The U.S. Department of Health and Human Services Centers for Medicare & Medicaid Services (CMS) announced late last week that it has selected the Commonwealth of Massachusetts to test a new model for serving dual Medicare/Medicaid recipients.

The demonstration will be of keen interest to revenue cycle professionals as the test also will include two of the innovations of payment reform, capitation and patient-centered medical homes (PCMH).

The demonstration covers “dual eligibles” — the more than 100,000 commonwealth residents ages 21-64 who qualify for both Medicare and Medicaid because they fall under the income guidelines of the former and also have a significant disability required for the latter. The Massachusetts Duals Project “seeks to provide Medicare-Medicaid enrollees with a better care experience by testing a person-centered, integrated care program that provides a more easily navigable and seamless path to all covered Medicare and Medicaid services,” according to the CMS fact sheet released about the test.

The project will also demonstrate the effectiveness of the capitated model of payment, “in which a State and CMS contract with a health plan or other qualified entity that receives a prospective, blended payment to provide enrolled Medicare-Medicaid enrollees with coordinated care,” as well as the managed fee-for-service model “in which a State and CMS enter into an agreement by which the State would be eligible to benefit from savings resulting from initiatives designed to improve quality and reduce costs for both Medicare and Medicaid.”

According to the Massachusetts proposal, the CMS and the commonwealth’s Medicaid program would coordinate payment to an Integrated Care Organization (ICO) that will administer the care for the duals. Each enrollee in the program would then be assigned to one of the 46 PCMHs that are currently being established as part of an earlier CMS project.

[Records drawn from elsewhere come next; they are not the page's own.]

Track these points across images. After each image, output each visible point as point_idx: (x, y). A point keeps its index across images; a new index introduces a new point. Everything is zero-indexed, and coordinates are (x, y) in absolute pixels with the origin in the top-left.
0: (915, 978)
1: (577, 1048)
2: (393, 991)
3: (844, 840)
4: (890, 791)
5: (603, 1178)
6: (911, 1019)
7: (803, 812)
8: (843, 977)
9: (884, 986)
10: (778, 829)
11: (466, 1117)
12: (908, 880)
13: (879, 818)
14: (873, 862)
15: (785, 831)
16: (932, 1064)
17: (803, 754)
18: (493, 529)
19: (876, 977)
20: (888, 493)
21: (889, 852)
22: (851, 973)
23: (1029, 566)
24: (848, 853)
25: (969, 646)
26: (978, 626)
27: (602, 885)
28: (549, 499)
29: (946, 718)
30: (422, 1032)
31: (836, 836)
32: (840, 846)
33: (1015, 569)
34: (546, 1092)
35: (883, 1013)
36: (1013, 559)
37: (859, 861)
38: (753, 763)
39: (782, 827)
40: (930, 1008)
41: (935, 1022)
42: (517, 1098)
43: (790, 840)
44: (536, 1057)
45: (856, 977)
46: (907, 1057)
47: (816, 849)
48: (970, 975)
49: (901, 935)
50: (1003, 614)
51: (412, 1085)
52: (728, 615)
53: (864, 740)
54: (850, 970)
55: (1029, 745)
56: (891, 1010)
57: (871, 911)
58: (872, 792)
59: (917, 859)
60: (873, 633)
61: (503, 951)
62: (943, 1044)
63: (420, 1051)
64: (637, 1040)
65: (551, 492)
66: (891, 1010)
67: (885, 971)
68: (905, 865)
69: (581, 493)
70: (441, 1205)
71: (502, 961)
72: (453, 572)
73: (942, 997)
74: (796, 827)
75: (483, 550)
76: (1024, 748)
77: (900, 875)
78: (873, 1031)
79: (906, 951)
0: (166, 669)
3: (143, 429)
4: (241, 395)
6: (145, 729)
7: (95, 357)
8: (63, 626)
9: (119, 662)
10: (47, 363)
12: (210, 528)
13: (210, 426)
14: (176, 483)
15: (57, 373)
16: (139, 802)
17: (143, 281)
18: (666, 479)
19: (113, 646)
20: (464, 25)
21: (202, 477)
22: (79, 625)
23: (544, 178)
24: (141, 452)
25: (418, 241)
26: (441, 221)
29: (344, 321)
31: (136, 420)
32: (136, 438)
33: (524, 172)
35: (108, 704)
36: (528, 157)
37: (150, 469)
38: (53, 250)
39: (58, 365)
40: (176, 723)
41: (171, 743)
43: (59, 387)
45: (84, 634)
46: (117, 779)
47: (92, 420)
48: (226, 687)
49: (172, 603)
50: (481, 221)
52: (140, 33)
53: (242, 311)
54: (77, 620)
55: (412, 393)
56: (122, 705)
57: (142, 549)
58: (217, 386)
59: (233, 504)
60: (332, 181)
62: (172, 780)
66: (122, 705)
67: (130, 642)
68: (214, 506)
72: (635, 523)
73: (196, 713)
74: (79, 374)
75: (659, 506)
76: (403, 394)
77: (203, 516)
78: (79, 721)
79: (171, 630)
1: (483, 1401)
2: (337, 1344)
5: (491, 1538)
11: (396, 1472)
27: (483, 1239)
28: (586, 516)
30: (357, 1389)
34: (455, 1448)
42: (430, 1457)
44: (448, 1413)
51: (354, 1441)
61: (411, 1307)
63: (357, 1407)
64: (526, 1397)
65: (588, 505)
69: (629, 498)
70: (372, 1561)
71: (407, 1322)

The ICO, as managed by CMS, will determine an “actuarially developed, risk-adjusted, prospective, blended, capitated monthly payment to the ICOs for all the enrollees, and the ICOs will then do the same for the PCMHs.

The project documents (proposals, white papers, fact sheets, etc.) reviewed for this article do not indicate what mechanisms will be used to handle payment for services to the duals, either by the members of the PCMH or non-PCMH providers, such as hospitals, laboratories or outside specialists.

What the project documents do indicate is an expectation of significant savings using this new managed approach. “The lack of alignment between Medicare and MassHealth [the agency that manages care for the commonwealth's Medicaid population] coverage rules creates incentives for providers to shift costs by transferring patients from one service or setting to another,” states the Massachusetts proposal for this project. “In addition to not serving members in the best way possible, this shifting increases both state and federal spending over time.” By consolidating payment from Medicare and Medicaid, and creating an ICO bureaucracy to manage those funds, the theory is that this will result in savings over current spend of more than $300 billion per year.

According to CMS, the program will officially begin in April 2013, at which time the duals can enroll with one of the PCMHs. Those who do not enroll by October will be assigned to a PCMH. The program is voluntary, and dual Medicare/Medicaid patients can continue with the traditional fee-for-service model if they so choose.